Oh, of course! I remember I once tripped over a small pebble while walking and my dad gave me a tight slap across the face and asked: “Eh, you don’t know how to walk ah?” So now with my daughter, Laurent, I am tough. I feel girls need to be tougher. My dad is an excellent example of how not to be a great example. I don’t want to have the same temperament he has.
At one time in his life when I was 16, my dad couldn’t control his bowels. So sometimes, while in the lift on the way to the fifth floor where we live, he would soil himself. He would also leave traces in the corridor en route to our rental flat. The neighbours always complain to me, and I would have to apologise for him. But it was a humbling experience having to scrub the floor from our house all the way to the lift lobby all the time. I also had to clean him and change him out of his soiled clothes almost on a daily basis. Then, I questioned why my life had to be this tough.
On a scale of 1-10, how successful do you think you are?
Maybe 5? In terms of serving food to the masses, I feel that I’ve more or less fulfilled what I needed to. But, I’ve always wanted to give back to society. Right now, I feel like I can and should contribute more to the community. I am nowhere near where I want to be.
When you look at the state of food in the world today, what is the one thing that gives you hope?
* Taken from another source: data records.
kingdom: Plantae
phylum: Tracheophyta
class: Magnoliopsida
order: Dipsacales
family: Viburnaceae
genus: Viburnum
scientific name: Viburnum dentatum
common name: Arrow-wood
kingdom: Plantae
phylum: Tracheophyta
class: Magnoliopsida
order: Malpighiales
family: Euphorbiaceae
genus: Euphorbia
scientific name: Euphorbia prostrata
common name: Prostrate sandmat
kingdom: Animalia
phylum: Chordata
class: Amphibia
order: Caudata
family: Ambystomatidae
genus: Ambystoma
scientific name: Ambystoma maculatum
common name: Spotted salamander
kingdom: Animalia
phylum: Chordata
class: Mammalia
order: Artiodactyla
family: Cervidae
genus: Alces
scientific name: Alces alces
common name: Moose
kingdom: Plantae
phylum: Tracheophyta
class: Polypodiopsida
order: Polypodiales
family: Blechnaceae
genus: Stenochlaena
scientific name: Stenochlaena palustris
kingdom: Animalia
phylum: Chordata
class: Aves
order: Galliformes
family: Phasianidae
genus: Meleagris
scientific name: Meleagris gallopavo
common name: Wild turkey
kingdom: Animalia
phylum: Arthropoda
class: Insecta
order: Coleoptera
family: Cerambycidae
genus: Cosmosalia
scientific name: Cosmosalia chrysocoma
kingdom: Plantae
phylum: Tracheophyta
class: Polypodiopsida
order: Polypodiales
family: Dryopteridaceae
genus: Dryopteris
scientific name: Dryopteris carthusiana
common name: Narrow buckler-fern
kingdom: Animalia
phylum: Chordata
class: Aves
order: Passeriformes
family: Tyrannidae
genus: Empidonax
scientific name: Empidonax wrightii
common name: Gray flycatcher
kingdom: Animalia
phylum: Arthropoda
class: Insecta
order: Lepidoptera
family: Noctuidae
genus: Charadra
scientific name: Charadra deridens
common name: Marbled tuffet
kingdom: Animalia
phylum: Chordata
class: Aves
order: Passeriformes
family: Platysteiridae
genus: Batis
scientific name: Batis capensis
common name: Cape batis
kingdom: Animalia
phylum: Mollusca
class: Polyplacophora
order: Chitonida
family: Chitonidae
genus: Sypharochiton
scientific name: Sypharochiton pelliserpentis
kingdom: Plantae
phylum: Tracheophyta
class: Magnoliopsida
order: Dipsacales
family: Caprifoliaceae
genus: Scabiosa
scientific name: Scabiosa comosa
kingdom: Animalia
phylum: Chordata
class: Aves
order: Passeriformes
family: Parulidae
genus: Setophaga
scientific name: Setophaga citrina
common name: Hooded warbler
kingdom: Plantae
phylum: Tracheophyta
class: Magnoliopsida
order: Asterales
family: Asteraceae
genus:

There’s a chef, José Andrés who set up communities in the rural parts of America to give away free food. Being a chef is a professional pursuit. But when I look at other chefs out there doing things beyond the kitchen, I feel like perhaps this is what the job really is about. At the end of the day, what makes people happy is a full stomach, and what these chefs are doing is reaching out to people with food. They are living proof that being a chef is more than just making money or the number of customers you have in your restaurant. That gives me hope.